Closed samirgupta closed 7 years ago
Yes, this is supported! You'll want to use parse_tagged()
instead of parse()
:
You can also parse text with existing POS tags (these act as soft constraints). In this example, token 0 ('Time') should have tag VB and token 1 ('flies') should have tag NNS:
rrp.parse_tagged(['Time', 'flies'], possible_tags={0 : 'VB', 1 : 'NNS'})[0] ScoredParse('(S1 (NP (VB Time) (NNS flies)))', parser_score=-54.05083561918019, reranker_score=-15.079632500107973)
You don't need to specify a tag for all words: Here, token 0 ('Time') should have tag VB and token 1 ('flies') is unconstrained:
rrp.parse_tagged(['Time', 'flies'], possible_tags={0 : 'VB'})[0] ScoredParse('(S1 (S (VP (VB Time) (NP (VBZ flies)))))', parser_score=-54.3497715 5750189, reranker_score=-16.681734375725263)
Thanks.

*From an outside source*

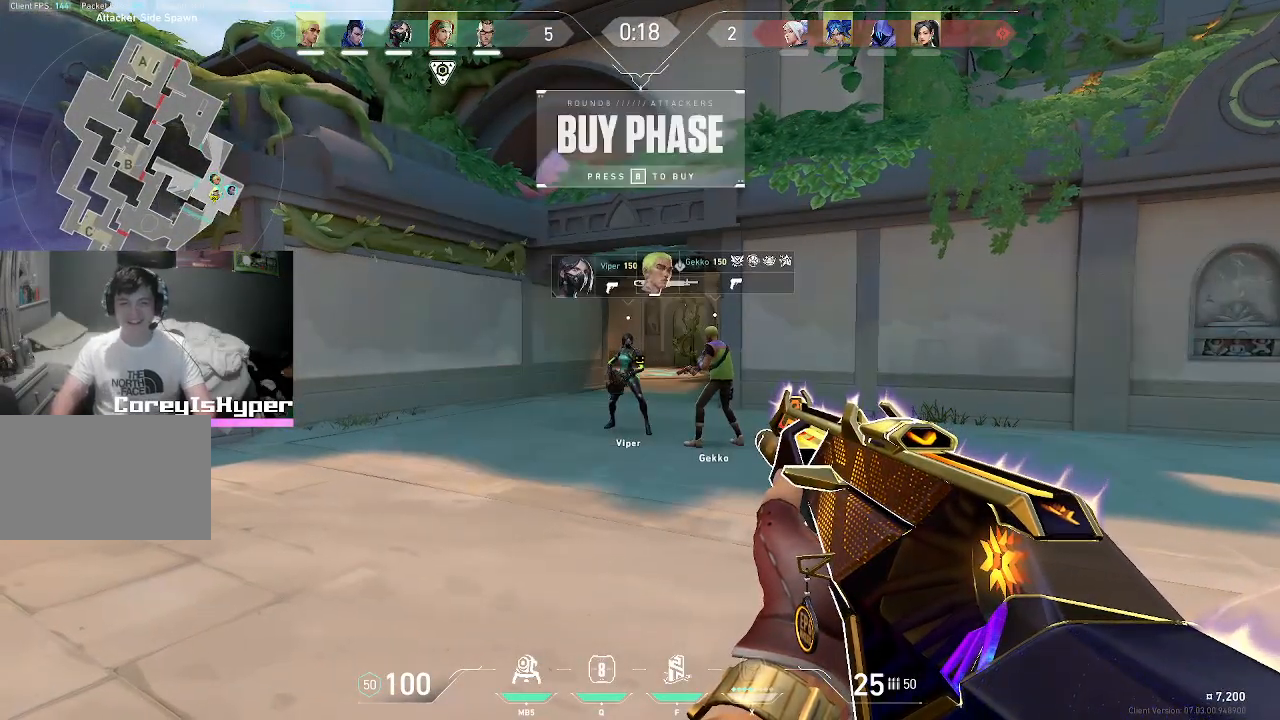
{"keys": [], "mouse": [], "events": []}
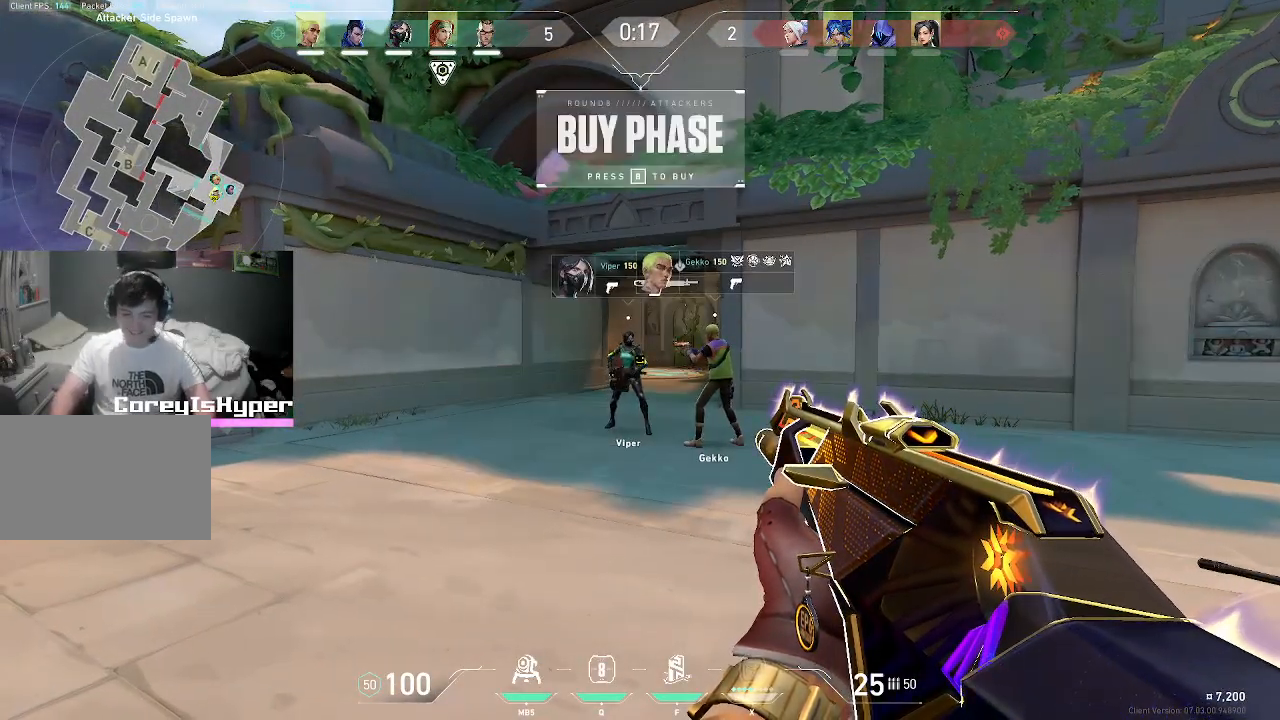
{"keys": [], "mouse": [], "events": []}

This is very helpful.
I am using the GENIA+PubMed model and parsing biomedical text.
A very frequent issue I have observed is that certain biomedical entities such as microRNAs (miRs) are being tagged as CD rather than NN.

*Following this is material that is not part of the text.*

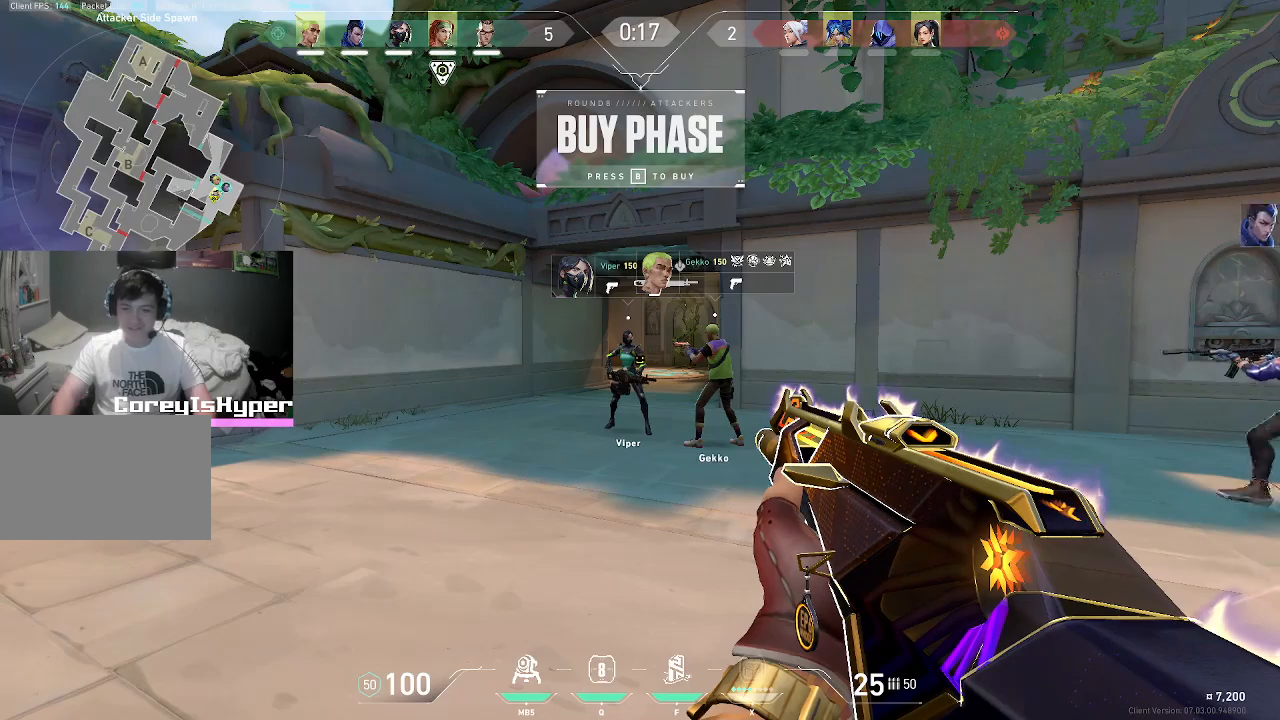
{"keys": ["w"], "mouse": [], "events": [[67, "w", "down"]]}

Example: Sentence: (named entities highlighted in bold) Human micro-RNAs miR-223, miR-26b, miR-221, miR-103-1, miR-185, miR-23b,miR-203, miR-17-5p, miR-23a, and miR-205 were significantly up-regulated in bladder cancers.
(S1 (S (S (NP (NP (NP (JJ Human) (NNS micro-RNAs)) (QP (CD miR-223) (, ,) (CD miR-26b) (, ,) (CD miR-221) (, ,) (CD miR-103-1) (, ,) (CD miR-185) (, ,) (CD miR-23b) (, ,) (CD miR-203))) (, ,) (NP (NP (NN miR-17-5p)) (, ,) (NP (NN miR-23a)) (, ,) (CC and) (NP (NN miR-205)))) (VP (VBD were) (ADVP (RB significantly)) (VP (VBN up-regulated) (PP (IN in) (NP (JJ bladder) (NNS cancers)))))) (. .)))
I have regular expression for identifying such miRs named entities. Is there a way to force these entities to recognized as NN and thus part of NP instead of QP?
Note: Since I am these parse trees generated by Bllip to get Universal Dependencies using Stanford Typed Dependency Converter, dependencies between these entities (incorrectly tagged as CDs) are being incorrectly identified.